Dari tabel 1.5 menunjukkan bahwa sebagian besar (60%) remaja putri mengalami tidak anemia, Sedangkan sebagian kecil (40%) remaja putri mengalami anemia. Situasi ini merupakan sebuah hal yang perlu ditangani melihat sebagian kecil dari jumlah remaja putri yang mengalami anemia namun angka tersebut tidak dapat dianggap remeh karena anemiamemiliki dampak yang tinggi terhadap remaja. Dari tabel 1.5 menunjukkan bahwa setengah dari remaja putri yang mengalami dismenorea sedang dan tidak anemia, dan setengahnya remaja putri yang mengalami dismenorea berat dan tidak anemia sedangkan sebagian besar remaja putri yang mengalami dismenorea sedang dengan anemia dan sebagian kecil yang mengalami dismenorea berat dengan anemia. Berdasarkan tabel 1.6 dapat dilihat terdapat gambaran yang signifikan antara kadar hemoglobin dengan kejadian dismenorea pada remaja putri berarti remaja putri dengan kadar hb <12gr/dl (anemia) mempunyai peluang untuk mengalami dismenorea dibandingkan remaja putri dengan kadar hb ≥ 12 gr/dl (tidak anemia).

Maka dapat disimpulkan hasil dari remaja putri yang mengalami dismenorea dan anemia lebih sedikit daripada remaja putri yang mengalami dismenorea dan tidak anemia. Sehingga seseorang yang mengalami dismenorea belum tentu mengalami anemia, namun perlu ditekankan bahwa anemia merupakan salah satu faktor terjadinya dismenorea. Oleh karena itu diharapkan kepada remaja putri untuk lebih memperhatikan nilai gizi yang dikonsumsi agar dapat menghasilkan nilai kadar hemoglobin yang normal.

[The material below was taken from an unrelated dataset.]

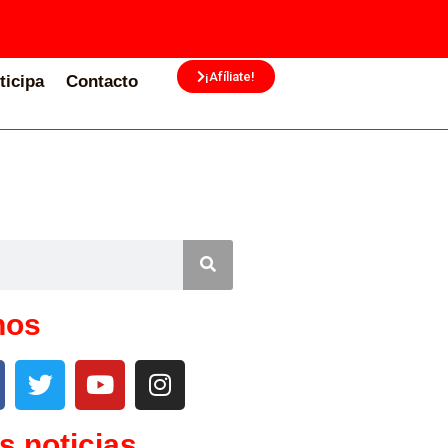
¡Afíliate!
ticipa
Contacto
nos
s noticias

Dengan kadar hemoglobin yang normal diharapkan kejadian dismenorea dapat dihindari sehingga tidak mengganggu remaja putri dalam beraktivitas sehingga bisa berpoduktivitas dengan baik dan meraih prestasi dalam belajar.

Kesimpulan

Remaja putri yang menjadi responden dalam penelitian ini sebagian besar berusia 18 tahun. Dan seluruh remaja putri mengalami dismenorea. Kadar hemoglobin responden dalam penelitian ini sebagian besar remaja putri tidak mengalami anemia dan sebagian kecil remaja putri mengalami anemia. Frekuensi kejadian dismenorea pada remaja putri dengan derajat sedang dan berat yang tidak mengalami anemia sama banyaknya. Sedangkan frekuensi kejadian dismenorea pada remaja dengan derajat sedang yang mengalami anemia lebih banyak daripada frekuensi kejadian dismenorea pada remaja putri dengan derajat berat yang mengalami anemia.

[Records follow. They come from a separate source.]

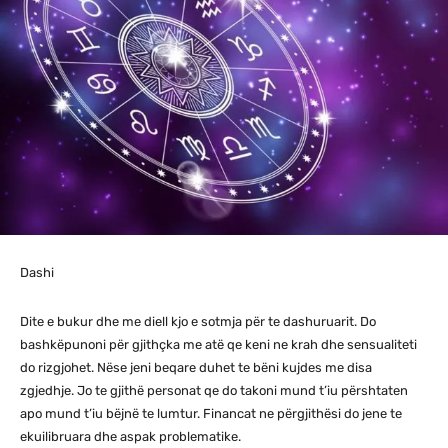
Dashi
Dite e bukur dhe me diell kjo e sotmja për te dashuruarit. Do
bashkëpunoni për gjithçka me atë qe keni ne krah dhe sensualiteti
do rizgjohet. Nëse jeni beqare duhet te bëni kujdes me disa
zgjedhje. Jo te gjithë personat qe do takoni mund t’iu përshtaten
apo mund t’iu bëjnë te lumtur. Financat ne përgjithësi do jene te
ekuilibruara dhe aspak problematike.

Bagi remaja putri diharapkan untuk memperbaiki konsumsi makanan agar dapat mencegah terjadinya anemia dan dismenorea dapat lebih aktif dalam mencari informasi terkait masalah-masalah kesehatan reproduksi wanita dan pada penelitian ini dapat dijadikan sebagai informasi yang penting untuk meningkatkan pengetahuan tentang dismenorea dan anemia. Bagi petugas pelayanan kesehatan diharapkan dapat lebih meningkatkan mutu pelayanan kesehatan dengan memberikan KIE baik kepala keluarga maupun remaja mengenai masalah-masalah kesehatan reproduksi wanita dalam hal ini terfokus pada dismenorea dan anemia. Bagi peneliti yang selanjutnya diharapkan untuk dapat mengganti variabel yang lain dan berhubungan dengan kejadian dismenorea pada remaja.